> _PROMPT_
Locate every line below that contains the word "format" and copy it.

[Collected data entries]
◇ ◇ ◇ ◇
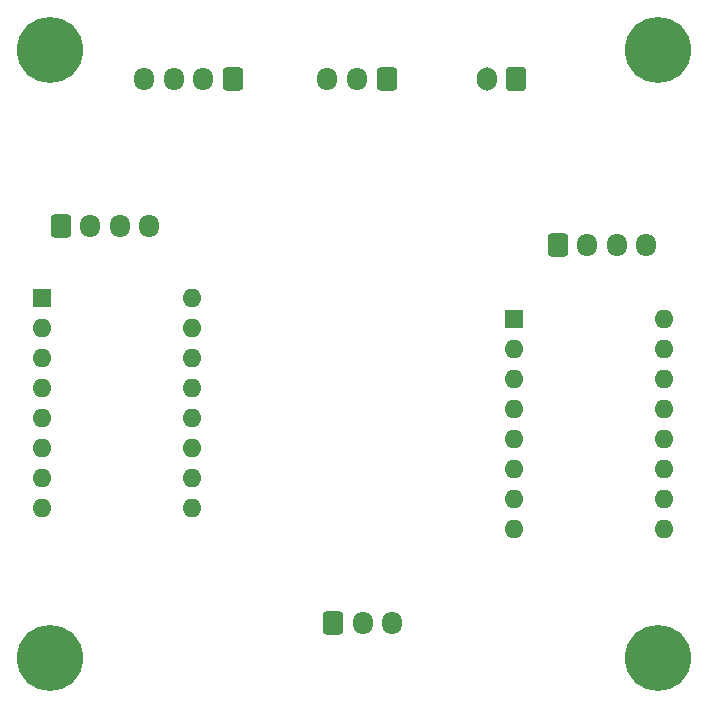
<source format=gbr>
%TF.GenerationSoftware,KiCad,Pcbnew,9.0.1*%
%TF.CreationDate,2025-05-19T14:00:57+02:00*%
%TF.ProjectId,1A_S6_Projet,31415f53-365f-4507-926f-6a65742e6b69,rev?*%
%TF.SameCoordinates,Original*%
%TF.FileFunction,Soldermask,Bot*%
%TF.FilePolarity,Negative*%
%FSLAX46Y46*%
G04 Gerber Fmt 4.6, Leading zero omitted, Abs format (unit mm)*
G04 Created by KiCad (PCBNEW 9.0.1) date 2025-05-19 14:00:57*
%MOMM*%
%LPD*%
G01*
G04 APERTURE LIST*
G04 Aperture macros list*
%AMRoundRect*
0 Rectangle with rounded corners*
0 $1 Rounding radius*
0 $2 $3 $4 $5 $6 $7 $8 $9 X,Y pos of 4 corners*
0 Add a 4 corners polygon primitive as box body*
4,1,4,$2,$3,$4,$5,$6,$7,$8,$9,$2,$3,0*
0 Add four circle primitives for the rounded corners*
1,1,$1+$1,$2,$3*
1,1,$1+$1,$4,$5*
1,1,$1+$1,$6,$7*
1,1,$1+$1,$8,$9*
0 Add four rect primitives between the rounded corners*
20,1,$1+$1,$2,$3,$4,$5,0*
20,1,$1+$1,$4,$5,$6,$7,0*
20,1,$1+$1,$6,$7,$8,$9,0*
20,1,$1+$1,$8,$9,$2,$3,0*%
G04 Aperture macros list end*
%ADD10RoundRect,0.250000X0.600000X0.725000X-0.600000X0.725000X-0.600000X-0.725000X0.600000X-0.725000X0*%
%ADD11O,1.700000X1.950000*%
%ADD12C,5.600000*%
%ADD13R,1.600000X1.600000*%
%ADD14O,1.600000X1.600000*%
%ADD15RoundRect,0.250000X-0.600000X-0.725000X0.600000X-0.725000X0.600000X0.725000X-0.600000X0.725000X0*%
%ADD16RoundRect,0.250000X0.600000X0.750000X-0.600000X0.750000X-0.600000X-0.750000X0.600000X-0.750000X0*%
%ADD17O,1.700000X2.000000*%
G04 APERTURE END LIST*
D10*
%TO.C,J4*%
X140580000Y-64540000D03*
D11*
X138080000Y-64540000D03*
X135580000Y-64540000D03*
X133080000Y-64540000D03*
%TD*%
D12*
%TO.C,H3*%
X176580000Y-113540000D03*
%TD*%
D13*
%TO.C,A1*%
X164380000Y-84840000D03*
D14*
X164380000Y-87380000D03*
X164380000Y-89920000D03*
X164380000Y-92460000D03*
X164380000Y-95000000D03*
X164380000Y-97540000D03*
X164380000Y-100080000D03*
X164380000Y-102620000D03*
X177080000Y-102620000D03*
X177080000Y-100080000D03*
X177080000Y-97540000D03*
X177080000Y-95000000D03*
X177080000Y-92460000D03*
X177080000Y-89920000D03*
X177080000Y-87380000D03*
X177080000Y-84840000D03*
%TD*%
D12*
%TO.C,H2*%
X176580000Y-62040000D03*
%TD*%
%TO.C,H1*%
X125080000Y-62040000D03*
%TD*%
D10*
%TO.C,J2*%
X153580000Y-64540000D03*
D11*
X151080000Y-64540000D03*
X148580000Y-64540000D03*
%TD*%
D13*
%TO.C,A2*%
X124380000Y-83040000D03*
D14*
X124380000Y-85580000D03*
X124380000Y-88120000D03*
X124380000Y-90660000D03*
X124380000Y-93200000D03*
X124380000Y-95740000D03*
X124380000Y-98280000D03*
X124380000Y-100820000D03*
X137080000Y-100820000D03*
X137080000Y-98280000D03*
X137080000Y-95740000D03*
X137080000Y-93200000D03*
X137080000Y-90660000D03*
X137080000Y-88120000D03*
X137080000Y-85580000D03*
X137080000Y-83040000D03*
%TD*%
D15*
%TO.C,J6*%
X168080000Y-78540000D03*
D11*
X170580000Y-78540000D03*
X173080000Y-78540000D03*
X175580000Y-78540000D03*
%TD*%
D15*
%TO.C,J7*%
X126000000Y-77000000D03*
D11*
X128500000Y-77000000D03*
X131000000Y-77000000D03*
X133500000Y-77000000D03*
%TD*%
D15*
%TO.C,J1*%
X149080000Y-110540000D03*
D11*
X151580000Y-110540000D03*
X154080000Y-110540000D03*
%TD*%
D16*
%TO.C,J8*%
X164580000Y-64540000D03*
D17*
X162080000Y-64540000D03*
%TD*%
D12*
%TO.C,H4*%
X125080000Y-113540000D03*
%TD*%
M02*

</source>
◇ ◇ ◇ ◇
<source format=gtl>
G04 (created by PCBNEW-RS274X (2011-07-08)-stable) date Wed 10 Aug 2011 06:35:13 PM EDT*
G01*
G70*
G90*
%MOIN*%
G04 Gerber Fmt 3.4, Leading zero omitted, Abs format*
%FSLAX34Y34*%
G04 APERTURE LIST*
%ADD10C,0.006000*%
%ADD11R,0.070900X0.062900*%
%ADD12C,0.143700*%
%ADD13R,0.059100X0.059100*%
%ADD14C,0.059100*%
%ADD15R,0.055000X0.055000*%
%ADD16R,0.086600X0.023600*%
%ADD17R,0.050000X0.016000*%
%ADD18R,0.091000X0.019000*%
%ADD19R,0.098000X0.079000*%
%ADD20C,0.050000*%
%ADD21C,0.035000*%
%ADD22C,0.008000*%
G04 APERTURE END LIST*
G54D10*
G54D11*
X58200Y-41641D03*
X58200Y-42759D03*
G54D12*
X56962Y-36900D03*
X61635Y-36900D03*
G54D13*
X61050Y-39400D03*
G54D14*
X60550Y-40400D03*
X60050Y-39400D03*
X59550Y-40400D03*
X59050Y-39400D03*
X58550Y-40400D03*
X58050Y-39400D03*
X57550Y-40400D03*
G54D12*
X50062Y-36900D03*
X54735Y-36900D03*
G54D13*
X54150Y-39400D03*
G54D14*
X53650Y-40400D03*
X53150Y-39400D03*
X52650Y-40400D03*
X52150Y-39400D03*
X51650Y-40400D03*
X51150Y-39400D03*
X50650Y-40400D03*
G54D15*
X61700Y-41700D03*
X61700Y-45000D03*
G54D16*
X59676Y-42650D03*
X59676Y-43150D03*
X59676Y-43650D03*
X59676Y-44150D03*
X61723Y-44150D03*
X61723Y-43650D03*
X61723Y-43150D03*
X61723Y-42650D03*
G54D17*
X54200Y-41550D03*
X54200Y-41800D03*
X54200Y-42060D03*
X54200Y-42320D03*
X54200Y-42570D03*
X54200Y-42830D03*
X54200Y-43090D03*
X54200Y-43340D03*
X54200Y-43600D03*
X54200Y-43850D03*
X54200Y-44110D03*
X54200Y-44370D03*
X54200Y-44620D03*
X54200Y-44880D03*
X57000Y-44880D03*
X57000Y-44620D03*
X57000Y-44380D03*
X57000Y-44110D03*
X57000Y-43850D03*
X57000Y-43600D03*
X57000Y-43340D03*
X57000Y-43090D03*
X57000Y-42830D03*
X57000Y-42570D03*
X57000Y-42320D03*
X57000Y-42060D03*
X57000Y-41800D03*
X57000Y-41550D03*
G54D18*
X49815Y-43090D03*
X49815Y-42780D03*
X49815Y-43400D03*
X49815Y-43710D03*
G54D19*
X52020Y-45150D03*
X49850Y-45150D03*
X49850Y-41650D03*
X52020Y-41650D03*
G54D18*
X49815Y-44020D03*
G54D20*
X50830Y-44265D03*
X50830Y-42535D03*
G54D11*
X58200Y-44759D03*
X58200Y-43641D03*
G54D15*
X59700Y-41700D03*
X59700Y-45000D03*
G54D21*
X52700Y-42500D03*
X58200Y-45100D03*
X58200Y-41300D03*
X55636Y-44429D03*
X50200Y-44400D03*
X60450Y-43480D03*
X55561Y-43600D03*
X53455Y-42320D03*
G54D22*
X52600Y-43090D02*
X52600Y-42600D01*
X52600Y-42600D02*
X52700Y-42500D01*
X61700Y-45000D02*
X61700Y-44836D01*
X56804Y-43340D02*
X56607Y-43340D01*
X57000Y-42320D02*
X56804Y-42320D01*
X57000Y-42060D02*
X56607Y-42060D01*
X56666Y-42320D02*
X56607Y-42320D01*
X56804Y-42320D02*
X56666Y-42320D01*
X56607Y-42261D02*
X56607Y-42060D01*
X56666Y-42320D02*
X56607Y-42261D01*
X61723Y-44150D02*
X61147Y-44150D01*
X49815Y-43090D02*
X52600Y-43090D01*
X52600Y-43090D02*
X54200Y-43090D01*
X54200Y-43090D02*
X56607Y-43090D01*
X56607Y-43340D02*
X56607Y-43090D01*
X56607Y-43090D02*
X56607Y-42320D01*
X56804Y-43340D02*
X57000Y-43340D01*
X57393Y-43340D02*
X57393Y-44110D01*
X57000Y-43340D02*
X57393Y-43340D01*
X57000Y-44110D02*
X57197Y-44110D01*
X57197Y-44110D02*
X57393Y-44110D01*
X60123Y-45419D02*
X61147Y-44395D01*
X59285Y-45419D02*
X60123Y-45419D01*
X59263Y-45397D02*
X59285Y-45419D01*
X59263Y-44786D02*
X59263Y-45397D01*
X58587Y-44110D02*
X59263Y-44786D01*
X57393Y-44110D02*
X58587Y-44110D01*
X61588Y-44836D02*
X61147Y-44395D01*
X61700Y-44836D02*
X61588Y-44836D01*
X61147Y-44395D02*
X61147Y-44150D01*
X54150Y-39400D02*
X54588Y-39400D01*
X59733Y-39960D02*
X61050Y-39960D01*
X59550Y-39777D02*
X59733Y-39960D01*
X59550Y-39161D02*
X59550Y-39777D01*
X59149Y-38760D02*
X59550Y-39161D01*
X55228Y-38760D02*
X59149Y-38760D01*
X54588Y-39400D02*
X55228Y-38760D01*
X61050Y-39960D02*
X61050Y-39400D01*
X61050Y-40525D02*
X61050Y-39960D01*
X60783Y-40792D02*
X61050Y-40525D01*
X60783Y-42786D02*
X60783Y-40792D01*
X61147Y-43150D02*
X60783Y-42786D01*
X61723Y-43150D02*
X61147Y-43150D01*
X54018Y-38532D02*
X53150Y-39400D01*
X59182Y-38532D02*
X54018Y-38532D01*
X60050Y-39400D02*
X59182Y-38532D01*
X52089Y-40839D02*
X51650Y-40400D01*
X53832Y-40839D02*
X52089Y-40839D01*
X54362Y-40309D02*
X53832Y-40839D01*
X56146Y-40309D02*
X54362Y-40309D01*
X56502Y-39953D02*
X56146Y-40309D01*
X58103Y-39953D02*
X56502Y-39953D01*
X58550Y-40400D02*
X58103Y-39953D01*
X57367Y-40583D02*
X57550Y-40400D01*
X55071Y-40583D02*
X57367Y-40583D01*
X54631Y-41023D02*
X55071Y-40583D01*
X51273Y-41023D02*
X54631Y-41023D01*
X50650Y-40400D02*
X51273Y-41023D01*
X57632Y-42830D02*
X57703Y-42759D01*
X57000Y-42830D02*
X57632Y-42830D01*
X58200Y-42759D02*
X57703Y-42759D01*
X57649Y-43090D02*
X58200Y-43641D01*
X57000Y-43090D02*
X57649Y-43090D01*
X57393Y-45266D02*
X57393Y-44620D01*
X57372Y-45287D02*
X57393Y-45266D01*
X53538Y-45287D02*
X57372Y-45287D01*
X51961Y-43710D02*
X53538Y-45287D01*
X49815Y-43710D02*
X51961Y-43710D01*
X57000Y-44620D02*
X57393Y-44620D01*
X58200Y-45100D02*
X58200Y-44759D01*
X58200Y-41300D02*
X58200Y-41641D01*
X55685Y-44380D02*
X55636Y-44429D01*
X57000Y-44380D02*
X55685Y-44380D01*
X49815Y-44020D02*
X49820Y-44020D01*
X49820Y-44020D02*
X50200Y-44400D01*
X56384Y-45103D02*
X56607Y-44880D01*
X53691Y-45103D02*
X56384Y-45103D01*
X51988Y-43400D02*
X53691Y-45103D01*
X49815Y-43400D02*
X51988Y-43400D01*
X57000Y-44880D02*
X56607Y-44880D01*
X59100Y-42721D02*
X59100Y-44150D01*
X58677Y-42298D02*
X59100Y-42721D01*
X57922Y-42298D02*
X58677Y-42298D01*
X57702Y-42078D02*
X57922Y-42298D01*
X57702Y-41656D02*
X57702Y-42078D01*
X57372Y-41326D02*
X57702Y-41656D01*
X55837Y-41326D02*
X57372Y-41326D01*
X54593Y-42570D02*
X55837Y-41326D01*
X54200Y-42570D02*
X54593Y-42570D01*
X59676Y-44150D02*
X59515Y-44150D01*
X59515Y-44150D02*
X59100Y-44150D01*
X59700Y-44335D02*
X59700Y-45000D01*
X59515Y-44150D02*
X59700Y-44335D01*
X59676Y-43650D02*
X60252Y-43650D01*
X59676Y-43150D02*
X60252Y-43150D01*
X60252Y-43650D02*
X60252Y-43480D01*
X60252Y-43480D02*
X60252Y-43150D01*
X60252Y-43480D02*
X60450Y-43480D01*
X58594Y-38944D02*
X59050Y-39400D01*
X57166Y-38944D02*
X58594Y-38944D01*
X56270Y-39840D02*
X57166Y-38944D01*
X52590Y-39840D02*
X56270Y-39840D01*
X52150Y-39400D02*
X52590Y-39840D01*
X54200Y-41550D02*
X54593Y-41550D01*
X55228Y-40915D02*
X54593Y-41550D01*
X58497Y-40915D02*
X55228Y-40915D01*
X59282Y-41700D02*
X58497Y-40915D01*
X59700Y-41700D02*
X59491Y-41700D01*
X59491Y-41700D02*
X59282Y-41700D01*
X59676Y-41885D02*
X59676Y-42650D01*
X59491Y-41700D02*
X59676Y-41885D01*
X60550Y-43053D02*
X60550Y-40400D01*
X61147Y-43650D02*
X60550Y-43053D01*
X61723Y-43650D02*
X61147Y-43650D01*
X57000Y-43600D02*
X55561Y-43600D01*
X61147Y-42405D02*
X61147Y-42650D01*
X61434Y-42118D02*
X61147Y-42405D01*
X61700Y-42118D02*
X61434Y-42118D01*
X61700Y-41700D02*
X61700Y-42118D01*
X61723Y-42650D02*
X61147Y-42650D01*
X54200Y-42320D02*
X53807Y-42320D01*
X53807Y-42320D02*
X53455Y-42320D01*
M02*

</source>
◇ ◇ ◇ ◇
> _SOLVED EXERCISE_
<source format=gbr>
G04 Gerber Fmt 4.6, Leading zero omitted, Abs format (unit mm)*
<source format=gtl>
G04 Gerber Fmt 3.4, Leading zero omitted, Abs format*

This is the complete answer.